The state appealed, arguing the appellate court should vacate the order allowing Dowell to reopen the direct appeal.

“However, the State did not respond to Dowell’s petition asking us to reassume jurisdiction and allow supplemental briefing,” Judge Melissa May wrote. “After we granted Dowell’s petition on April 22, 2022, the State did not ask us to reconsider our decision.

“… Plainly put, the State had multiple opportunities to assert its objection to this court’s course of action, but the State failed to do so,” May continued. “Therefore, the State has waived any challenge to our decision to reassume jurisdiction of Dowell’s direct appeal and permit supplemental briefing.

“… Waiver notwithstanding,” May added, “to the extend our decision deviates from the Indiana Rules of Appellate Procedure, we note Indiana Appellate Rule 1 allows this court, in its discretion, to ‘permit deviation from these Rules.’”

For her part, Dowell argued in her second appeal that the state did not have enough evidence for her Level 2 felony dealing conviction.

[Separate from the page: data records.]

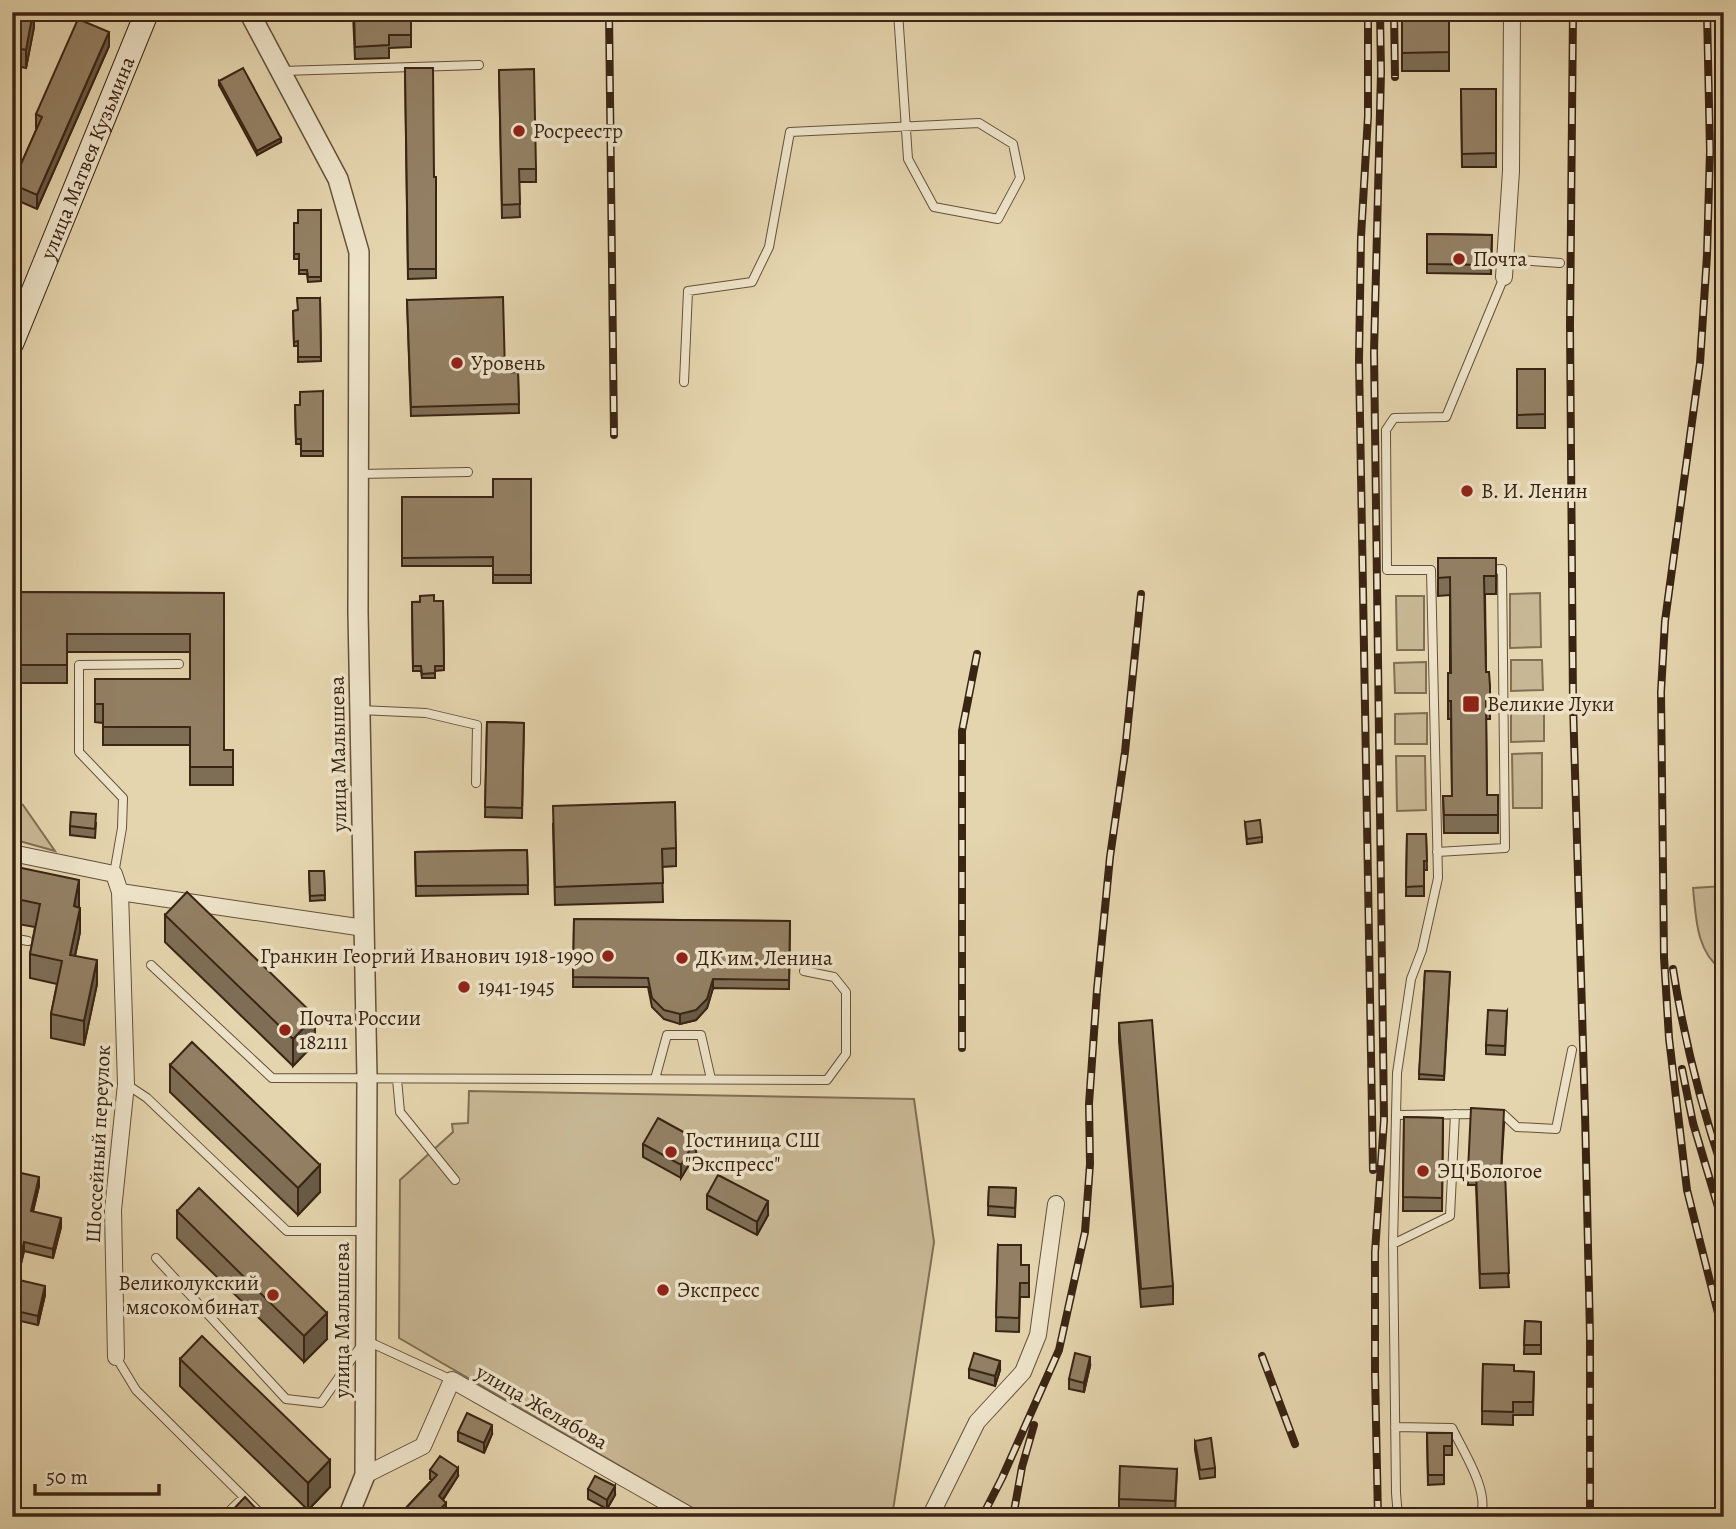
<svg xmlns="http://www.w3.org/2000/svg" width="1736" height="1529" font-family="Alegreya,serif">
  <style>
    .green { fill: #c8b794; stroke: #816e54; stroke-width: 2 }
    .lines { fill: none; stroke-linecap: round; stroke-linejoin: round }
    .service-casing { stroke: #65503a; stroke-width: 10 }
    .minor-casing { stroke: #65503a; stroke-width: 18 }
    .tertiary-casing { stroke: #65503a; stroke-width: 22 }
    .secondary-casing { stroke: #3a2414; stroke-width: 25 }
    .service { stroke: #eee4ca; stroke-width: 8 }
    .minor { stroke: #eee4ca; stroke-width: 16 }
    .tertiary { stroke: #eee4ca; stroke-width: 19 }
    .secondary { stroke: #eee4ca; stroke-width: 23 }
    .rail-casing { stroke: #3a2414; stroke-width: 8 }
    .rail { stroke: #eee4ca; stroke-width: 5; stroke-dasharray: 16; stroke-linecap: butt }
    .wall { fill: #7e6e56; stroke: #3a2414; stroke-width: 2 }
    .shaded-wall { fill: #675a46; stroke: #3a2414; stroke-width: 2 }
    .building { fill: #938064; stroke: #3a2414; stroke-width: 2 }
    .poi-dot { fill: #8f2418; stroke: #eee4ca; stroke-width: 2.5 }
    .labels { text-anchor: middle; dominant-baseline: central; stroke-width: 7; stroke-linejoin: round; paint-order: stroke }
    .poi-label { font-size: 21px; fill: #3a2414; stroke: #eee4ca; text-anchor: start }
    .street-label { font-size: 21px; fill: #3a2414; stroke: #eee4ca }
  </style>
  <rect width="100%" height="100%" fill="#e5d5ae"/>
  <filter id="stains"><feTurbulence type="fractalNoise" baseFrequency=".00286" numOctaves="4"/><feColorMatrix values="0 0 0 0 .2 0 0 0 0 .09 0 0 0 0 .02 0 0 0 .5 -.17"/></filter>
  <radialGradient id="worn" r=".72"><stop offset=".6" stop-color="#630" stop-opacity="0"/><stop offset="1" stop-color="#630" stop-opacity=".3"/></radialGradient>
  <path class="green" d="M1540,593L1541,647L1510,648V594Z
    M1396,596H1424V650H1397Z
    M1511,660H1542L1543,690L1511,691Z
    M1426,662V693H1395L1394,663Z
    M1511,712H1544V741L1511,742Z
    M1427,713V744H1395V714Z
    M1542,753V808H1513L1512,754Z
    M1396,756H1425L1426,810L1397,811Z
    M12,799L23,805L55,851L12,839Z
    M1724,886V969L1722,970C1696,952 1696,917 1693,888Z
    M469,1091L914,1099L934,1242L892,1517H708L399,1338L400,1180L453,1132L452,1124L468,1123Z"/>
  <g class="lines">
    <defs>
      <path id="service" d="M282,71L479,65
        M1505,259L1560,263
        M684,382L688,291L752,282L769,247L790,132L979,123L1013,144L1020,178L998,219L934,207L908,159L898,12
        M359,474L468,472
        M360,710L426,713L477,725L476,783
        M1437,852L1505,848L1502,569L1486,570
        M114,874L122,828L123,798L79,752V665L179,664
        M12,938L28,941
        M151,965L272,1078L827,1080L846,1054V992L834,977L804,971
        M397,1079L400,1112L455,1180
        M655,1079L667,1035H701L711,1079
        M126,1084L147,1098L287,1231H366
        M1493,1114H1503L1517,1127L1556,1129L1572,1050
        M1396,1115L1480,1114
        M1393,1244L1450,1216L1455,1114
        M156,1258L286,1399L321,1403L365,1340L452,1380
        M116,1357L136,1390L264,1517
        M1395,1427L1452,1428C1463,1451 1491,1493 1480,1517
        M223,1517L243,1498
        M1398,1517L1396,1493L1393,1244L1397,1073L1411,979L1422,950L1438,878L1431,570H1387L1386,430L1394,418L1446,417L1504,277"/>
      <path id="minor" d="M1504,277L1511,171L1512,12
        M12,853L114,874L120,892L126,1084L113,1210L116,1357
        M120,892L364,928
        M365,1475L423,1446L452,1380L692,1517
        M930,1517L977,1422L1023,1372L1038,1335L1056,1204"/>
      <path id="tertiary" d="M249,12L338,179L359,252L358,612L367,1078L365,1475L348,1517"/>
      <g id="secondary">
        <path id="s1" d="M12,343L147,12"/>
      </g>
    </defs>
    <use href="#service" class="service-casing"/>
    <use href="#minor" class="minor-casing"/>
    <use href="#tertiary" class="tertiary-casing"/>
    <use href="#secondary" class="secondary-casing"/>
    <use href="#service" class="service"/>
    <use href="#minor" class="minor"/>
    <use href="#tertiary" class="tertiary"/>
    <use href="#secondary" class="secondary"/>
    <defs>
      <path id="rail" d="M609,12L614,435
        M1368,12V116L1361,237L1359,360L1373,1170
        M1394,12L1395,77
        M1573,12L1570,326L1573,704L1585,1113L1590,1335V1517
        M1707,12L1710,151L1707,255L1700,363L1665,621L1661,692L1664,957L1669,1038L1687,1190L1724,1337
        M1673,969C1684,1039 1701,1106 1724,1174
        M962,1048V731L977,654
        M1682,1069L1693,1123L1724,1227
        M1262,1356L1295,1444
        M982,1517L1002,1478L1059,1350L1085,1232L1090,1164L1089,1104L1097,990L1110,857L1125,752L1141,594
        M1013,1517L1022,1467L1034,1425
        M1378,1517L1375,1373V1252L1384,1120L1374,352L1381,72L1380,12"/>
    </defs>
    <use href="#rail" class="rail-casing"/>
    <use href="#rail" class="rail"/>
  </g>
  <path class="wall" d="M12,12H34V27L26,68L12,65Z
    M349,12H411V47L389,48V58L355,59L353,13H349Z
    M1402,12H1449V71H1402Z
    M109,46L37,209L12,198V170L18,171L37,128H36V114Z
    M405,68L434,177H436V278L408,279Z
    M499,70L536,169V182H519L520,217L502,218Z
    M219,81L281,142L257,155L219,85Z
    M1461,89H1496V167H1462Z
    M321,210V281L308,282L307,274H299V259H294V228L298,223Z
    M1427,234L1492,235L1491,274L1427,273Z
    M320,298L321,361L298,362V346H294L293,311L297,310Z
    M407,300L505,373L518,372L519,413L411,416Z
    M1517,369H1545V428H1517Z
    M323,391V456H301V444H296L295,405H300Z
    M531,479V583H493V566H402V497H493Z
    M1438,558H1496V594H1485L1486,672L1490,686V719H1486L1487,795H1498V833H1444L1443,796H1452L1451,719H1448V691L1450,673V595L1438,596Z
    M12,592L224,593V750H233V785H190V745H103V723L95,722V704L190,679V652H67V683H12Z
    M443,601L444,670L435,671V678H422L421,671H413L412,602Z
    M487,722L524,723L522,818L485,817Z
    M1245,822L1262,837V842L1247,844Z
    M96,823L95,838L70,835V826Z
    M553,824L676,848V866L662,867L663,902L555,905Z
    M1407,834H1426L1427,870H1424V896H1406Z
    M527,850L528,894L416,896L415,852Z
    M12,866L79,905L80,932L75,956L97,984L84,1045L51,1038V1014L57,984L30,978V954L35,927L12,923Z
    M309,871H324L325,900L310,901Z
    M165,915L315,1043L293,1066L165,942Z
    M574,919L790,921L789,989L713,988L707,1008L696,1020L680,1024L664,1019L652,1007L648,987H573Z
    M1425,971L1450,972L1444,1080L1419,1079Z
    M1507,1011L1505,1055L1486,1054V1045Z
    M1119,1023L1173,1286V1304L1141,1307L1119,1041Z
    M170,1065L320,1192L298,1215L170,1092Z
    M1404,1117L1443,1118L1442,1211H1403Z
    M1504,1124L1501,1173L1509,1287L1480,1288L1476,1185H1468V1171Z
    M643,1144L696,1153L681,1178L643,1157Z
    M12,1171L39,1186L33,1211L61,1227L53,1258L24,1251L17,1280L45,1295L38,1325L12,1319V1219L14,1212L12,1211Z
    M989,1187L1016,1188L1015,1217L988,1215Z
    M707,1195L768,1215L757,1235L707,1209Z
    M177,1211L327,1339L304,1362L177,1238Z
    M998,1245L1021,1265H1029V1297H1020L1019,1332L996,1331Z
    M1525,1321L1541,1322V1354H1524Z
    M180,1359L330,1487L308,1510L180,1386Z
    M1483,1364L1514,1371L1534,1372L1533,1415H1513V1425L1482,1424Z
    M1090,1366L1084,1392L1069,1389V1379Z
    M969,1369L1000,1370L995,1386L969,1378Z
    M458,1432L492,1434L484,1453L458,1441Z
    M1427,1433H1452V1455H1444V1484L1428,1485Z
    M1195,1441L1215,1468V1477L1200,1479L1195,1450Z
    M1177,1469L1175,1515L1119,1512V1499Z
    M430,1470L458,1476L443,1500L446,1512L406,1513V1508L432,1480L430,1479Z
    M588,1489L615,1495L607,1509L588,1499Z"/>
  <path class="shaded-wall" d="M33,12L34,27L26,68V50Z
    M109,32V46L37,209V195Z
    M281,138V142L257,155V151Z
    M79,880V905L74,930V906Z
    M80,908V932L70,979V955Z
    M97,960V984L84,1045V1021Z
    M713,979V988L707,1008L696,1020L680,1024V1014Z
    M315,1016V1043L293,1066V1039Z
    M696,1139V1153L681,1178V1165Z
    M320,1165V1192L298,1215V1188Z
    M39,1177V1186L31,1220V1211Z
    M768,1201V1215L757,1235V1222Z
    M61,1218V1227L53,1258V1249Z
    M24,1242V1251L15,1289V1279Z
    M45,1286V1295L38,1325V1316Z
    M327,1313V1339L304,1362V1336Z
    M1090,1357V1366L1084,1392V1383Z
    M1000,1361V1370L995,1386V1376Z
    M492,1425V1434L484,1453V1443Z
    M330,1460V1487L308,1510V1483Z
    M458,1468V1476L439,1505V1496Z
    M615,1486V1495L607,1509V1500Z
    M446,1503V1512L441,1517H433Z"/>
  <path class="building" d="M12,12H33L26,50L12,47Z
    M354,12H411V35H389V45L355,47Z
    M1402,12H1449V52L1402,53Z
    M78,19L109,32L37,195L12,184V170L18,171L42,117L36,114Z
    M243,68L281,138L257,151L219,81Z
    M405,68H433L434,177H436V269H408Z
    M534,69L536,169H519L520,204L502,205L499,70Z
    M1461,89H1496V153L1462,154Z
    M298,210H321V277H308L307,270H299V254H294V223H298Z
    M1427,234L1492,235L1491,265L1427,264Z
    M503,297L505,373L518,372L519,404L411,407L407,300Z
    M297,298H320L321,357H298V341L294,342L293,311L298,310Z
    M1517,369H1545V414L1517,415Z
    M323,391V451H301V439H296L295,405H300V392Z
    M493,479H531V575H493V557L402,558V497H493Z
    M1438,558H1496V576H1484L1486,672H1489L1490,686V700L1486,701L1487,795H1498V815H1444L1443,796H1452L1451,701H1448V673H1451L1450,577L1438,578Z
    M12,592L224,593V750H233V767H190V727H103V704H95V679H190V634H67V665H12Z
    M434,595V601H443L444,666H435V673L422,674L421,666H413L412,602H420V596Z
    M487,722L524,723L522,808L485,807Z
    M675,802L676,848L662,849L663,883L555,887L553,806Z
    M71,812L96,814L95,829L70,826Z
    M1260,820L1262,837L1247,839L1245,822Z
    M1407,834H1426L1427,861H1424V886L1406,887Z
    M527,850L528,885L416,886L415,852Z
    M12,866L79,880L74,906L80,908L70,955L97,960L84,1021L51,1014L62,961L30,954L40,904L12,898Z
    M309,871H324L325,895L310,896Z
    M187,892L315,1016L293,1039L165,915Z
    M574,919L790,921L789,980L713,979L707,999L696,1010L680,1014L664,1010L652,998L648,978L573,977Z
    M1425,971L1450,972L1444,1076L1419,1074Z
    M1488,1010L1507,1011L1505,1046L1486,1045Z
    M1152,1020L1173,1286L1141,1289L1119,1023Z
    M192,1042L320,1165L298,1188L170,1065Z
    M1471,1108L1504,1110L1501,1173L1505,1172L1509,1273L1480,1274L1476,1171H1468Z
    M1404,1117L1443,1118L1442,1198L1403,1197Z
    M658,1118L696,1139L681,1165L643,1144Z
    M12,1171L39,1177L31,1211L61,1218L53,1249L24,1242L15,1279L45,1286L38,1316L12,1310V1219L16,1203L12,1202Z
    M718,1175L768,1201L757,1222L707,1195Z
    M989,1187L1016,1188L1015,1208L988,1206Z
    M199,1188L327,1313L304,1336L177,1211Z
    M998,1245H1021V1265H1029V1283H1020L1019,1318L996,1317Z
    M1525,1321L1541,1322V1345H1524Z
    M202,1336L330,1460L308,1483L180,1359Z
    M974,1353L1000,1361L995,1376L969,1369Z
    M1075,1353L1090,1357L1084,1383L1069,1379Z
    M1483,1364L1514,1365V1371L1534,1372L1533,1402H1513V1412L1482,1411Z
    M467,1413L492,1425L484,1443L458,1432Z
    M1427,1433H1452V1446H1444V1475H1428Z
    M1211,1438L1215,1468L1200,1470L1195,1441Z
    M440,1456L458,1468L439,1496L446,1503L433,1517H402L408,1510L406,1508L437,1475L430,1470Z
    M1120,1466L1177,1469L1175,1501L1119,1499Z
    M595,1476L615,1486L607,1500L588,1489Z
    M245,1497L264,1517H226Z"/>
  <g class="poi-dot">
    <circle cx="519" cy="131" r="7"/>
    <circle cx="1459" cy="259" r="7"/>
    <circle cx="457" cy="363" r="7"/>
    <circle cx="1467" cy="491" r="7"/>
    <rect x="1462" y="695" width="18" height="18" rx="3.5"/>
    <circle cx="608" cy="956" r="7"/>
    <circle cx="682" cy="958" r="7"/>
    <circle cx="464" cy="987" r="7"/>
    <circle cx="285" cy="1030" r="7"/>
    <circle cx="671" cy="1152" r="7"/>
    <circle cx="1423" cy="1171" r="7"/>
    <circle cx="663" cy="1290" r="7"/>
    <circle cx="273" cy="1295" r="7"/>
  </g>
  <g class="labels">
    <g class="poi-label">
      <text x="533" y="131">Росреестр</text>
      <text x="1473" y="259">Почта</text>
      <text x="471" y="363">Уровень</text>
      <text x="1481" y="491">В. И. Ленин</text>
      <text x="1487" y="704">Великие Луки</text>
      <text x="594" y="956" text-anchor="end">Гранкин Георгий Иванович 1918-1990</text>
      <text x="696" y="958">ДК им. Ленина</text>
      <text x="478" y="987">1941-1945</text>
      <text x="299" y="1018">Почта России<tspan x="299" dy="24">182111</tspan></text>
      <text x="685" y="1140">Гостиница СШ<tspan x="685" dy="24">"Экспресс"</tspan></text>
      <text x="1437" y="1171">ЭЦ Бологое</text>
      <text x="259" y="1283" text-anchor="end">Великолукский<tspan x="259" dy="24">мясокомбинат</tspan></text>
      <text x="677" y="1290">Экспресс</text>
    </g>
    <g class="street-label">
      <text stroke="none"><textPath href="#s1" startOffset="200">улица Матвея Кузьмина</textPath></text>
      <text transform="translate(338 754) rotate(-91)">улица Малышева</text>
      <text transform="translate(98 1144) rotate(-87)">Шоссейный переулок</text>
      <text transform="translate(342 1320) rotate(-90)">улица Малышева</text>
      <text transform="translate(542 1407) rotate(30)">улица Желябова</text>
    </g>
  </g>
  <rect width="1736" height="1529" fill="none" stroke="#e5d5ae" stroke-width="42"/>
  <rect x="14" y="14" width="1708" height="1501" fill="none" stroke="#3a2414" stroke-width="3.5"/>
  <rect x="21" y="21" width="1694" height="1487" fill="none" stroke="#3a2414" stroke-width="2"/>
  <path d="M35 1484v10h124v-10" fill="none" stroke="#3a2414" stroke-width="3.5"/>
  <text x="46" y="1484" font-size="21" fill="#3a2414" stroke="#eee4ca" stroke-width="5" paint-order="stroke">50 m</text>
  <rect width="100%" height="100%" filter="url(#stains)"/>
  <rect width="100%" height="100%" fill="url(#worn)"/>
</svg>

Dowell claimed the state did not provide sufficient evidence that knew there was meth in her car and that she intended to deliver it to someone else. She acknowledged the meth was packaged in a way that suggested it would be sold, but claimed it was found “presumably out of (her) view from the driver’s seat.”

Disagreeing, the COA pointed to Marsh’s testimony that the meth was “in plain view on the floorboard of the passenger side of Dowell’s vehicle.” Also, “Dowell’s alternate explanation of the identity of the person with whom Wiseman communicated regarding the sale of methamphetamine is an invitation for us to reweigh the evidence and judge the credibility of witnesses, which we cannot do,” May wrote.

“The State’s evidence was sufficient to permit a reasonable trier of fact to find beyond a reasonable doubt that Dowell knew about the methamphetamine and intended to sell it to Wiseman,” May concluded.

The case is Shalee C. Dowell v. State of Indiana, 19A-CR-2623.